The Google Coral is a 5x5mm ASIC for ML

I recently bought a new toy which I think really represents the future of AI. It’s the Coral chip, from Google. Google is a leader in Machine Learning with their Tensorflow platform, and now they are pushing down to the “edge” of machine learning with their Coral chip. This is important because if we can buy low-power, cost-effective chips that can speed up machine learning inferencing, we can run ML at a reasonable price on very low-powered devices such as IoT devices that can’t run ML in the cloud (e.g., because they don’t have the connectivity, or because they need to make quick, autonomous decisions using ML).

Google calls the Coral chip a TPU, for Tensor Processing Unit, because it’s a custom chip that’s designed to natively process tensors, which is how data is represented in neural networks.

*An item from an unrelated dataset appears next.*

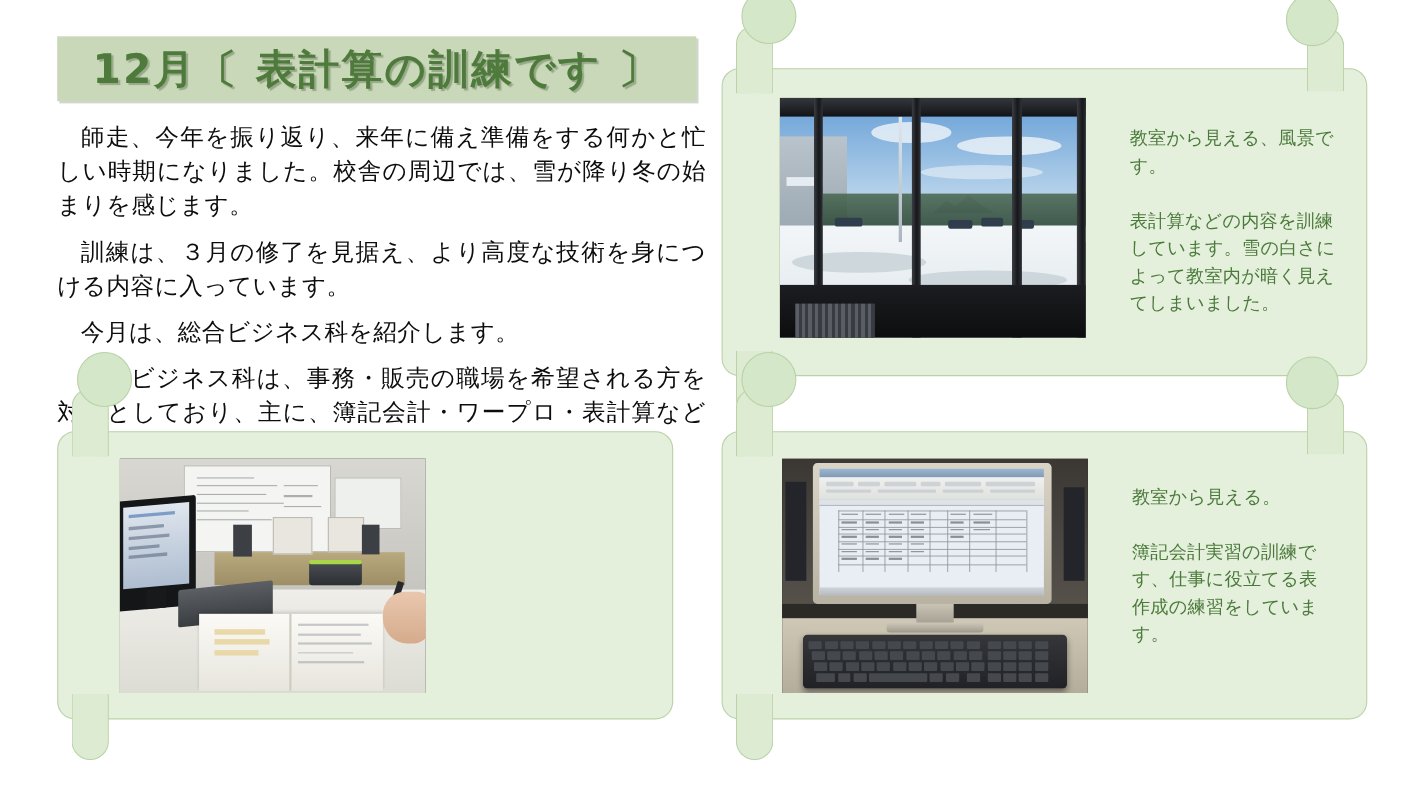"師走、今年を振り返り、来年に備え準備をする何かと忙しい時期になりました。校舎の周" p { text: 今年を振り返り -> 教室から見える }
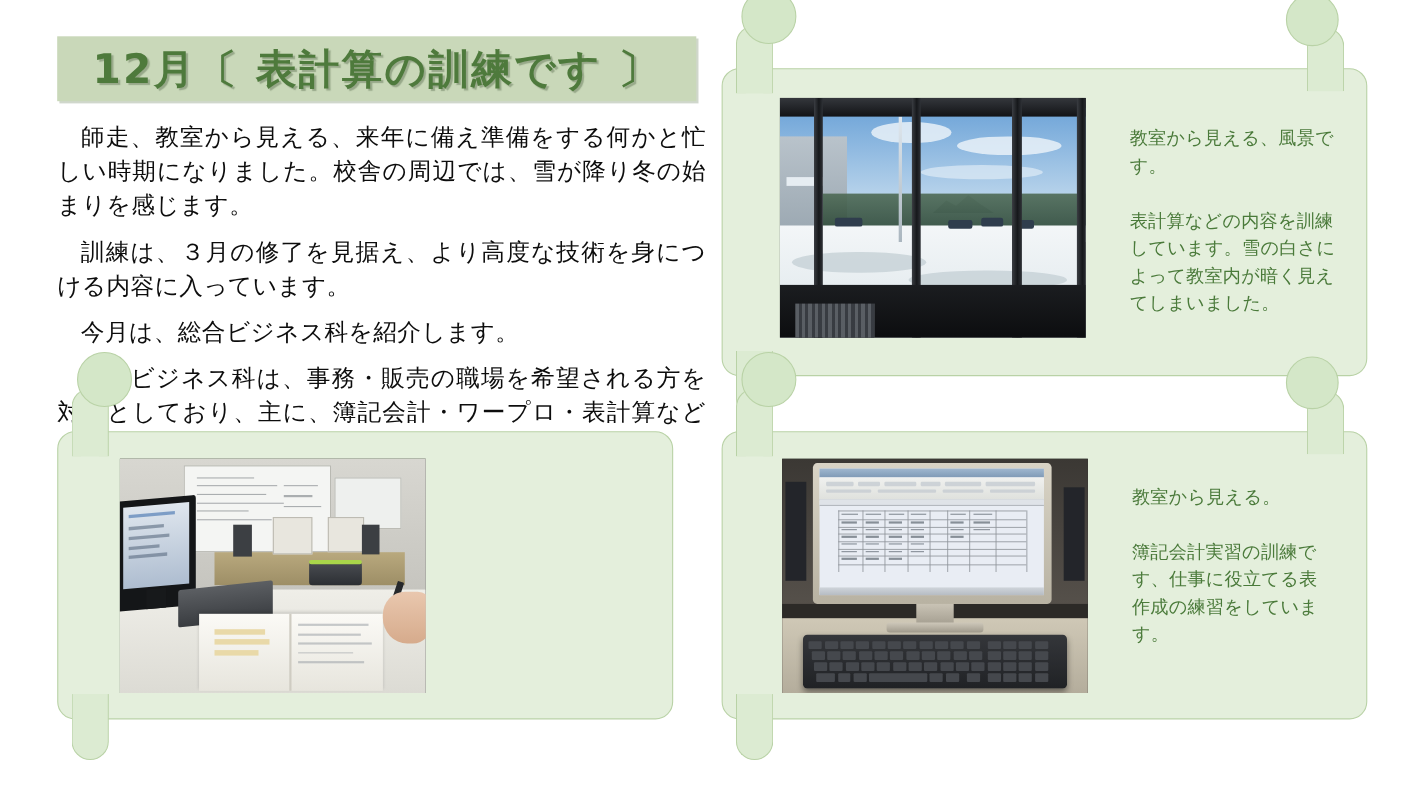"教室から見える、風景です。" p { html: <p>教室から見える、風景です。</p> -> none }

Because it’s designed to do exactly this, it’s way faster than just using a standard CPU when it comes to doing the math required to do neural network ‘inferencing’, i.e., making predictions using an ML model.

Buying and installing the Google Edge TPU

I ordered the Coral USB accelerator from Mouser. If you like machine learning, it’s a lot fun for just $60. Of course the main idea of the Coral is that hardware makers will build it into their products, but with the USB accelerator, you can easily add it to your Pi. Here, you can see my Pi with the USB accelerator attached by USB.

To install the Edge TPU on your Raspberry Pi, you follow these instructions. They recommend using the ‘standard’ runtime, but they also provide a “maximum operating frequency” runtime, although they warn that if you use this, your USB accelerator can get very hot, to the point where it can burn you! And you need to accept their warning before they even let you install the runtime software that makes the Coral run that fast.

Well, that sounded like too much fun to ignore, so I tried both the standard and the high-speed modes.

It’s fast!

The Coral chip only works with Tensorflow Lite (TFLITE), which is Google’s version of Tensorflow designed for processing at the edge. In a prior post, I used my library of photos taken by my Raspberry Pi of birds at my bird feeder. I sorted the photos into folders named for the relevant species of bird, and fed it into the TFLITE model maker to build a TFLITE model. Then, I took that model and compiled it for the Coral Edge TPU according to Google’s instructions. You can see my Python notebook for training and compiling my model in Github. I got most of this code from examples provided by Google, but if you’re trying to train your own model and run it on a Coral chip, hopefully this will be useful for you. Once you have the model (and the labels in a .txt file), you can use the sample Python code that Google provides to run a TFLITE image recognition model on your Pi. I made a couple minor modifications to this, but nothing much.

Below is a video of a bird being recognized by the model without the Coral chip. The important number to look at is the time to run the TFLITE model, in milliseconds. You can see it takes around 140ms each time we take a grab from the Pi’s video stream and feed it into the model and run it.

Now let’s check out a Goldfinch being recognized by the TFLITE model running on the Edge TPU. Wow! Each call of the model executes in under 7ms! That’s 1/20th of the time it takes to run on the Raspberry Pi’s (low powered) ARM processor.

Just for fun I tried out the “maximum operating frequency” runtime, which Google warned us about. It gets the execution time of my ML model down to around 5ms or so. So that’s around a 25% reduction in execution time vs. the standard Edge TPU runtime, but compared with the time to run the model on the Pi’s CPU (140ms), that 2ms savings is probably not worth the extra power consumption in most cases. If I get a chance I’ll measure the temperature of the TPU after running for a while on the “max” runtime. Maybe I can cook an egg with it.